▸ **About this exercise**:
Please give the whole listing again word for word, and drop any pictures it holds.

*** Opening of Records for processing ***

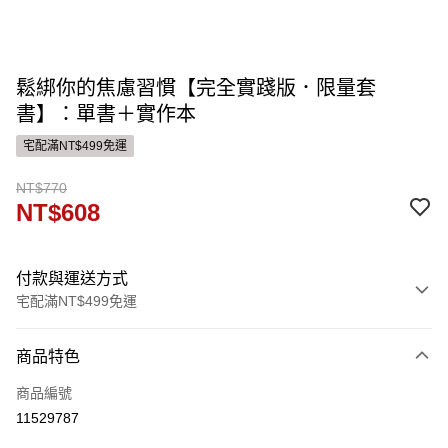
鬆綁你的焦慮習慣【完全實踐版．限量套
書】：單書＋實作本
宅配滿NT$499免運
NT$770
NT$608
付款與運送方式
宅配滿NT$499免運
付款方式
商品特色
信用卡一次付款
商品編號
運送方式
11529787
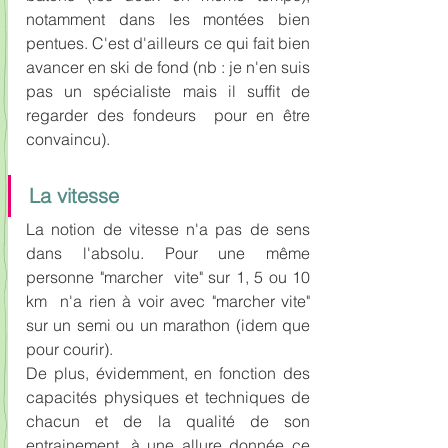
notamment dans les montées bien 
pentues. C'est d'ailleurs ce qui fait bien 
avancer en ski de fond (nb : je n'en suis 
pas un spécialiste mais il suffit de 
regarder des fondeurs  pour en être 
convaincu).
La vitesse
La notion de vitesse n'a pas de sens 
dans l'absolu. Pour une même 
personne "marcher  vite" sur 1, 5 ou 10 
km  n'a rien à voir avec "marcher vite" 
sur un semi ou un marathon (idem que 
pour courir).
De plus, évidemment, en fonction des 
capacités physiques et techniques de 
chacun et de la qualité de son 
entrainement, à une allure donnée ce 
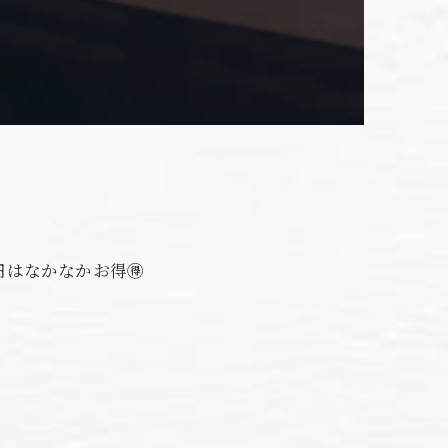
円はなかなかお得🉐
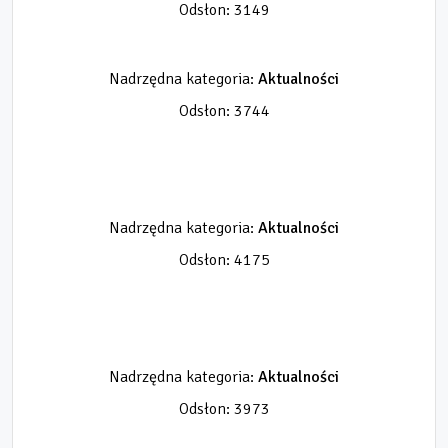
Odsłon: 3149
Nadrzędna kategoria:
Aktualności
Odsłon: 3744
Nadrzędna kategoria:
Aktualności
Odsłon: 4175
Nadrzędna kategoria:
Aktualności
Odsłon: 3973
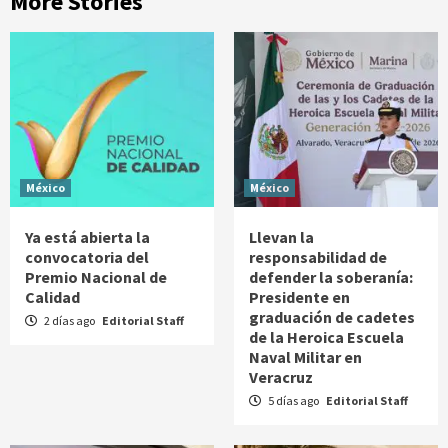
More Stories
México
México
Ya está abierta la
Llevan la
convocatoria del
responsabilidad de
Premio Nacional de
defender la soberanía:
Calidad
Presidente en
graduación de cadetes
2 días ago
Editorial Staff
de la Heroica Escuela
Naval Militar en
Veracruz
5 días ago
Editorial Staff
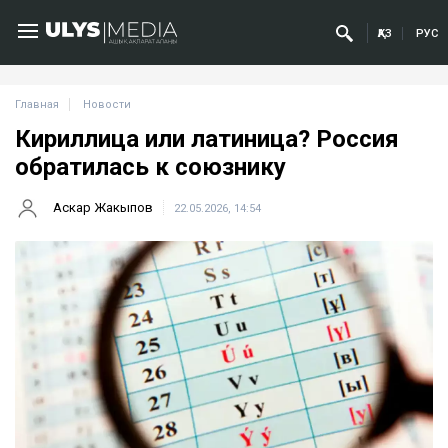
ҚАЗ
РУС
Главная
Новости
Кириллица или латиница? Россия
обратилась к союзнику
Аскар Жакыпов
22.05.2026, 14:54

*** Close of Records for processing ***

▸ **Output of the task**:
鬆綁你的焦慮習慣【完全實踐版．限量套
書】：單書＋實作本
宅配滿NT$499免運
NT$770
NT$608
付款與運送方式
宅配滿NT$499免運
付款方式
商品特色
信用卡一次付款
商品編號
運送方式
11529787
notamment dans les montées bien 
pentues. C'est d'ailleurs ce qui fait bien 
avancer en ski de fond (nb : je n'en suis 
pas un spécialiste mais il suffit de 
regarder des fondeurs  pour en être 
convaincu).
La vitesse
La notion de vitesse n'a pas de sens 
dans l'absolu. Pour une même 
personne "marcher  vite" sur 1, 5 ou 10 
km  n'a rien à voir avec "marcher vite" 
sur un semi ou un marathon (idem que 
pour courir).
De plus, évidemment, en fonction des 
capacités physiques et techniques de 
chacun et de la qualité de son 
entrainement, à une allure donnée ce 
円はなかなかお得🉐
Odsłon: 3149
Nadrzędna kategoria:
Aktualności
Odsłon: 3744
Nadrzędna kategoria:
Aktualności
Odsłon: 4175
Nadrzędna kategoria:
Aktualności
Odsłon: 3973
More Stories
México
México
Ya está abierta la
Llevan la
convocatoria del
responsabilidad de
Premio Nacional de
defender la soberanía:
Calidad
Presidente en
graduación de cadetes
2 días ago
Editorial Staff
de la Heroica Escuela
Naval Militar en
Veracruz
5 días ago
Editorial Staff
ҚАЗ
РУС
Главная
Новости
Кириллица или латиница? Россия
обратилась к союзнику
Аскар Жакыпов
22.05.2026, 14:54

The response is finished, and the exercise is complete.